* [Goal of the exercise]: Would you please retype the records that follow, word for word?

'''

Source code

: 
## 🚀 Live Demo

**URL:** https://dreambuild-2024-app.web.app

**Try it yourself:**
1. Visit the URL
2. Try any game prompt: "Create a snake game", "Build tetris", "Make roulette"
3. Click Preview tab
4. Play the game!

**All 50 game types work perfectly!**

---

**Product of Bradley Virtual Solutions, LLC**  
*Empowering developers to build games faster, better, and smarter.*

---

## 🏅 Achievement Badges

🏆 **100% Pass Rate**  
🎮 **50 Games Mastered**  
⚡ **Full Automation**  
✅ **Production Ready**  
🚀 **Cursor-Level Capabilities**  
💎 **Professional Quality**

'''

* [Exercise result]:
Source code

: 
## 🚀 Live Demo

**URL:** https://dreambuild-2024-app.web.app

**Try it yourself:**
1. Visit the URL
2. Try any game prompt: "Create a snake game", "Build tetris", "Make roulette"
3. Click Preview tab
4. Play the game!

**All 50 game types work perfectly!**

---

**Product of Bradley Virtual Solutions, LLC**  
*Empowering developers to build games faster, better, and smarter.*

---

## 🏅 Achievement Badges

🏆 **100% Pass Rate**  
🎮 **50 Games Mastered**  
⚡ **Full Automation**  
✅ **Production Ready**  
🚀 **Cursor-Level Capabilities**  
💎 **Professional Quality**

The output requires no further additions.